TEXTE DE LA PAGE —
────────────────
CAIRN.INFO : Matières à réflexion
L’étude d’une cinquantaine d’articles factuels parus sur le thème de l’innovation dans la presse des deux dernières années permet de dégager quelques tendances intéressantes.

1En 2010, la France compte 315.000 chercheurs ou ingénieurs de recherche, dont 136.500 dans le public. Le nombre de personnes employées dans la recherche est en hausse de 13 % depuis 2007. Les femmes en représentent 26 %, et sont plus présentes dans le public que dans les entreprises.

2Les 179.000 chercheurs en entreprise se concentrent sur quelques secteurs d’activité : l’informatique, l’industrie automobile, les activités spécialisées, scientifiques et techniques, et la construction aéronautique et spatiale.

3Dans les entreprises, 54 % des chercheurs viennent des écoles d’ingénieurs, alors que dans le public, plus de 80 % sont titulaires d’un doctorat.

4Parallèlement, il ressort qu’on parle très peu de l’innovation des entreprises de moins de 10 salariés. Les enquêtes Eurostat et celles du ministère de l’industrie n’interrogent qu’à partir de 10 salariés ; seuls OSEO (gérant le Concours national d’aide à la création d’entreprises de technologies innovantes), l’ISM et quelque peu l’APCE (à partir de l’enquête SINE de l’INSEE) traitent des créations d’entreprise et des TPE. Et selon OSEO, en 2010, les entreprises de moins de 3 ans représentent un cinquième des sociétés engagées dans un processus innovant.

Un financement principalement public

5Les articles recensés parlent beaucoup des financements publics et de leur impact, que ce soit dans une approche globale (financement d’État, ou des collectivités locales), ou selon les types d’appui apportés (pôle de compétitivité, Crédit Impôt Recherche, Jeunes Entreprises Innovantes, aides d’OSEO…)

6Le dernier rapport de la Cour des Comptes constate une participation faible (au regard des autres pays) du secteur privé dans le domaine de la R&D, alors que les financements publics évoluent plutôt favorablement. Le rapport conclut que la France a tendance à exporter sa R&D plus qu’elle ne l’utilise pour produire et exporter des biens et services. Les évaluations des actions financées par les pouvoirs publics sont plutôt positives quant à l’impact en termes d’emplois et de produits/services nouveaux, même si l’on observe des redondances. Le récent rapport sur les aides aux entreprises envisage des économies conséquentes sans proposer de réduire les aides à l’innovation.
────────────────
Recopiez le passage du texte sur l'innovation qui va de « CAIRN.INFO : Matières » jusqu'à « dans les entreprises. ».

DONNÉES ENREGISTRÉES —
────────────────
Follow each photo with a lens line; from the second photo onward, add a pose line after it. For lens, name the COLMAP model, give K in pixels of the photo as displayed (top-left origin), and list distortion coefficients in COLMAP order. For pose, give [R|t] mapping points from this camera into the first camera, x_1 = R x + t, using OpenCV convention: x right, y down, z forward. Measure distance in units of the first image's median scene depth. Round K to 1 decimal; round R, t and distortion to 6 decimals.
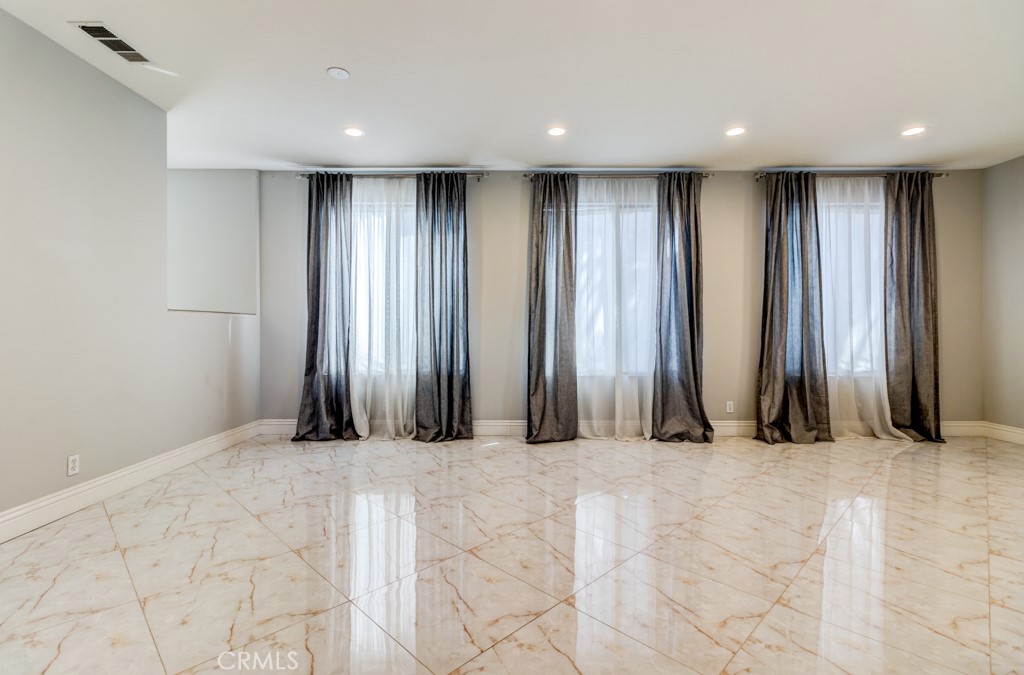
lens RADIAL K [[477.3, 0, 504.7], [0, 477.3, 333.9], [0, 0, 1]] dist [-0.001865, -0.000523]
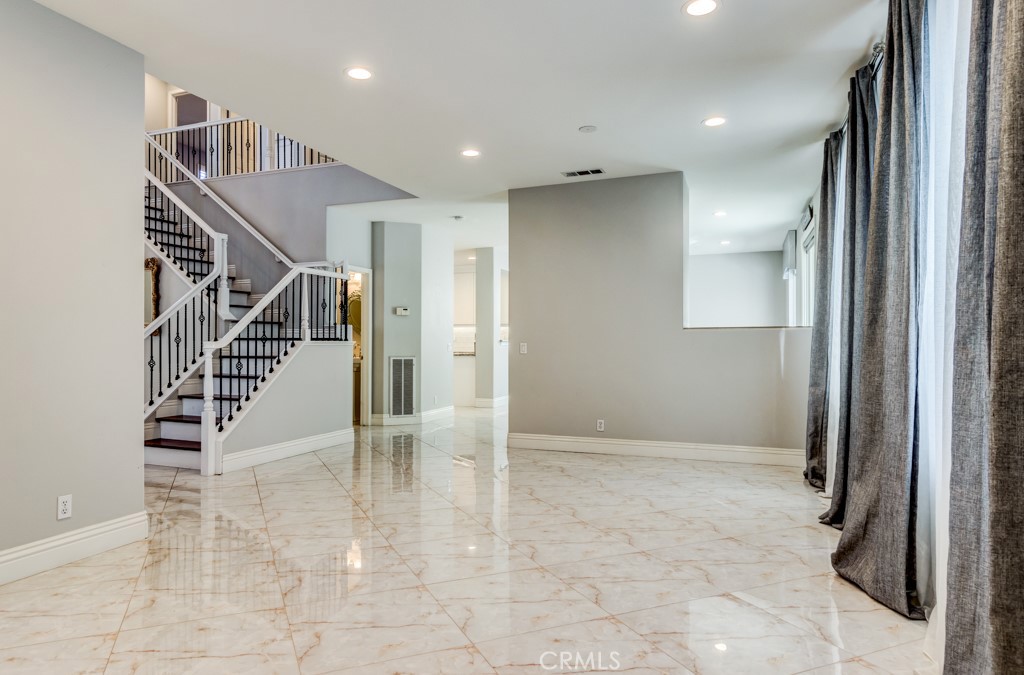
────────────────
RÉPONSE RÉDIGÉE —
CAIRN.INFO : Matières à réflexion
L’étude d’une cinquantaine d’articles factuels parus sur le thème de l’innovation dans la presse des deux dernières années permet de dégager quelques tendances intéressantes.

1En 2010, la France compte 315.000 chercheurs ou ingénieurs de recherche, dont 136.500 dans le public. Le nombre de personnes employées dans la recherche est en hausse de 13 % depuis 2007. Les femmes en représentent 26 %, et sont plus présentes dans le public que dans les entreprises.